1. Exprime los limones
Corta 4 limones medianos por la mitad y exprímelos hasta obtener 200 g de zumo. Para ello, puedes usar un exprimidor manual o eléctrico. Por último, retira las pepitas que puedan haber caído.

2. Disuelve el azúcar en un poco de agua tibia
En un vaso pequeño, disuelve el azúcar en un poco de agua tibia (unos 50 ml). Remueve hasta que el azúcar desaparezca completamente. Esto evitará que queden granos en la limonada.

3. Mezcla todo en una jarra grande
En una jarra grande, vierte el agua fría restante (aprox. 550 ml), el zumo de limón exprimido y el azúcar ya disuelto. Mezcla bien con una cuchara larga para integrar todos los sabores.

4. Machaca ligeramente las hojas de hierbabuena
Machaca ligeramente 8-10 hojas de hierbabuena con un mortero o con las manos para que suelten su aroma.

5. Añádelas a la jarra y deja reposar en la nevera 20-30 minutos
Añade las hojas machacadas a la jarra. Remueve suavemente y deja reposar en la nevera entre 20 y 30 minutos. Cuanto más tiempo repose, más sabor tendrá.

6. Sirve la limonada
Remueve bien, cuela las hojas si prefieres una bebida más limpia o sírvela directamente con las hojas. Añade hielo y una rodaja de limón al vaso. ¡Lista para disfrutar!

Nota importante para dieta baja en FODMAP: Un vaso normal (aprox. 200-250 ml) de esta limonada es bajo en FODMAP y se considera seguro para la mayoría de personas que siguen esta dieta.
Recomendaciones:
- Usa azúcar blanca (sacarosa) o mejor aún sirope de arce puro (hasta 2 cucharadas por jarra).
- Evita sustituir por miel, agave u otros siropes altos en fructosa.
Nota importante sobre la temperatura: Aunque la limonada fría es la más habitual y refrescante, las personas con intestino sensible suelen tolerar mejor las bebidas a temperatura ambiente o ligeramente frescas, en lugar de muy frías con mucho hielo.
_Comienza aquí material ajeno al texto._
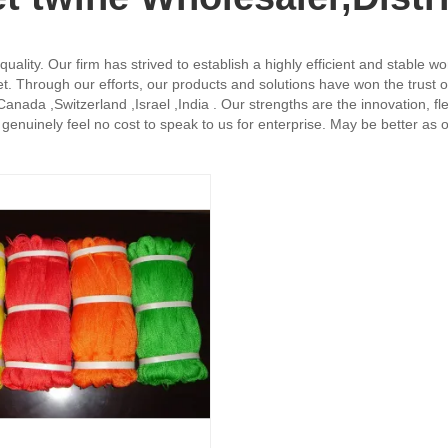
uality. Our firm has strived to establish a highly efficient and stable w
et. Through our efforts, our products and solutions have won the trust
nada ,Switzerland ,Israel ,India . Our strengths are the innovation, flexi
enuinely feel no cost to speak to us for enterprise. May be better as our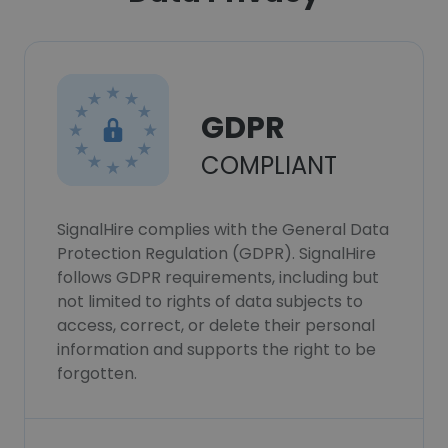
GDPR
COMPLIANT
SignalHire complies with the General Data
Protection Regulation (GDPR). SignalHire
follows GDPR requirements, including but
not limited to rights of data subjects to
access, correct, or delete their personal
information and supports the right to be
forgotten.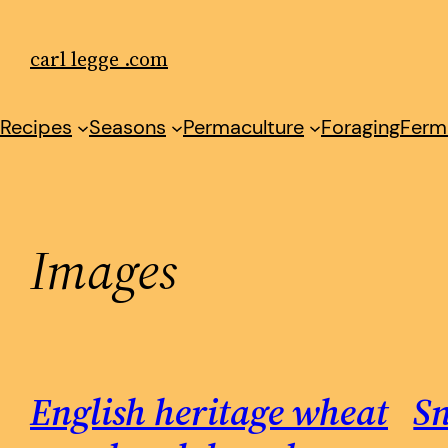
Skip
to
carl legge .com
content
Recipes
Seasons
Permaculture
Foraging
Ferm
Images
English heritage wheat
S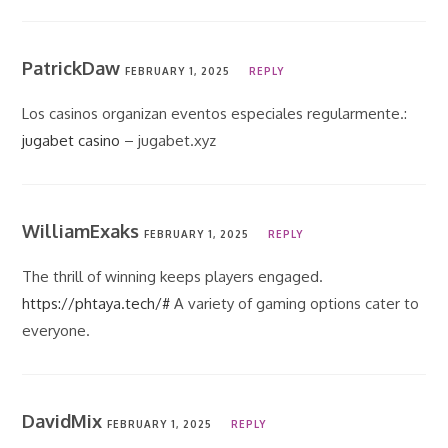
PatrickDaw
FEBRUARY 1, 2025
REPLY
Los casinos organizan eventos especiales regularmente.:
jugabet casino
– jugabet.xyz
WilliamExaks
FEBRUARY 1, 2025
REPLY
The thrill of winning keeps players engaged.
https://phtaya.tech/#
A variety of gaming options cater to
everyone.
DavidMix
FEBRUARY 1, 2025
REPLY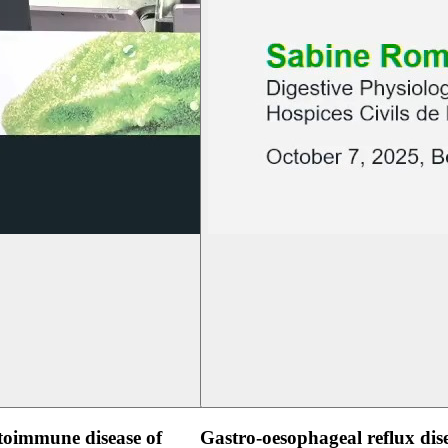
oimmune disease of
Gastro-oesophageal reflux dis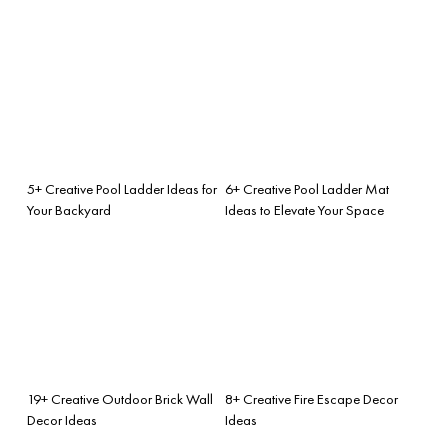
5+ Creative Pool Ladder Ideas for
6+ Creative Pool Ladder Mat
Your Backyard
Ideas to Elevate Your Space
19+ Creative Outdoor Brick Wall
8+ Creative Fire Escape Decor
Decor Ideas
Ideas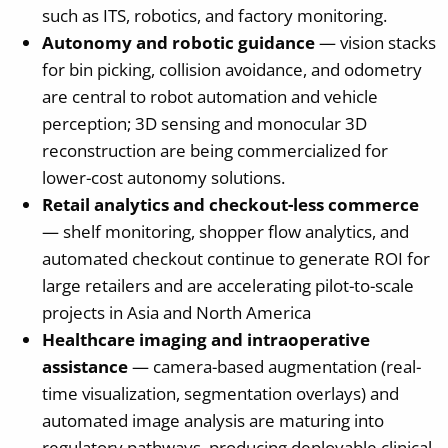
such as ITS, robotics, and factory monitoring.
Autonomy and robotic guidance
— vision stacks
for bin picking, collision avoidance, and odometry
are central to robot automation and vehicle
perception; 3D sensing and monocular 3D
reconstruction are being commercialized for
lower-cost autonomy solutions.
Retail analytics and checkout-less commerce
— shelf monitoring, shopper flow analytics, and
automated checkout continue to generate ROI for
large retailers and are accelerating pilot-to-scale
projects in Asia and North America
Healthcare imaging and intraoperative
assistance
— camera-based augmentation (real-
time visualization, segmentation overlays) and
automated image analysis are maturing into
regulatory pathways, producing deployable clinical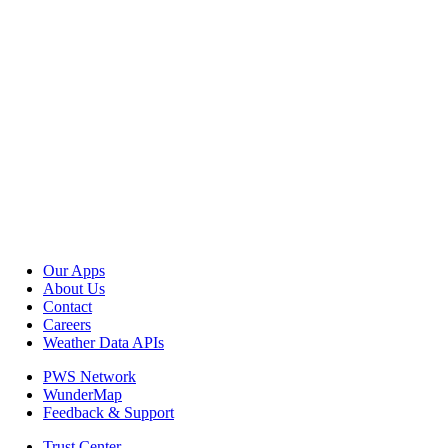
Our Apps
About Us
Contact
Careers
Weather Data APIs
PWS Network
WunderMap
Feedback & Support
Trust Center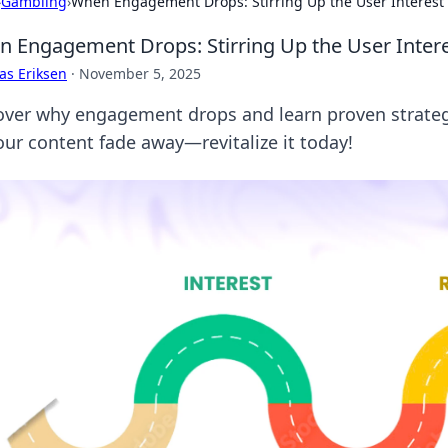
›
Gambling
›
When Engagement Drops: Stirring Up the User Interes
 Engagement Drops: Stirring Up the User Inte
as Eriksen
·
November 5, 2025
over why engagement drops and learn proven strategie
your content fade away—revitalize it today!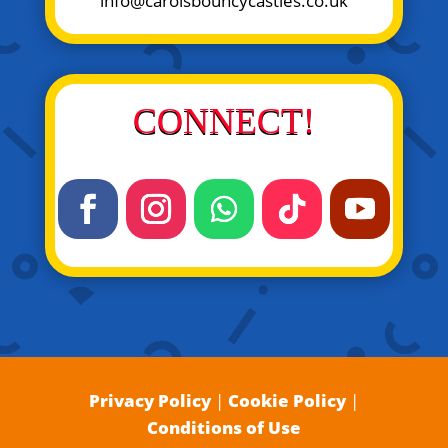
info@carolsbouncycastles.co.uk
CONNECT!
Privacy Policy
|
Cookie Policy
|
Conditions of Use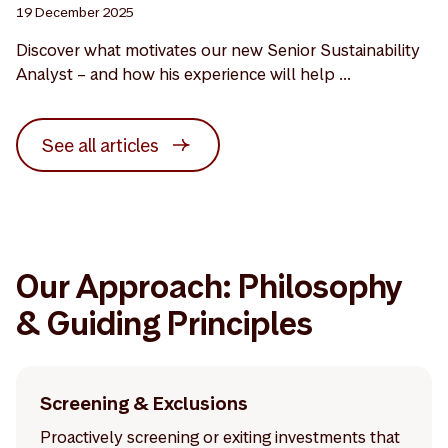
19 December 2025
Discover what motivates our new Senior Sustainability
Analyst – and how his experience will help ...
See all articles
Our Approach: Philosophy
& Guiding Principles
Screening & Exclusions
Proactively screening or exiting investments that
El frío extremo puede provocar contracciones en el intestino y empeorar síntomas como hinchazón o calambres en algunas persona.
Mi recomendación: Si notas que el frío te sienta mal, prueba a tomarla tibia (como una infusión) o a temperatura ambiente. Muchas personas con intestino irritable reportan mejor tolerancia de esta forma.